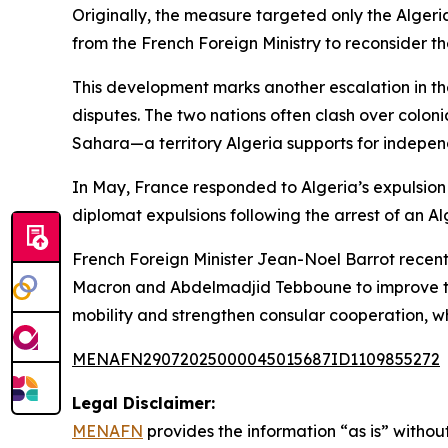
Originally, the measure targeted only the Algeri
from the French Foreign Ministry to reconsider the
This development marks another escalation in th
disputes. The two nations often clash over coloni
Sahara—a territory Algeria supports for indepe
In May, France responded to Algeria’s expulsion o
diplomat expulsions following the arrest of an Alg
French Foreign Minister Jean-Noel Barrot recentl
Macron and Abdelmadjid Tebboune to improve ties.
mobility and strengthen consular cooperation, w
MENAFN29072025000045015687ID1109855272
Legal Disclaimer:
MENAFN
provides the information “as is” without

> [What is needed]: What is needed is every line from the data above that includes the string "French", copied out.

> [Answer area]:
from the French Foreign Ministry to reconsider the
French Foreign Minister Jean-Noel Barrot recentl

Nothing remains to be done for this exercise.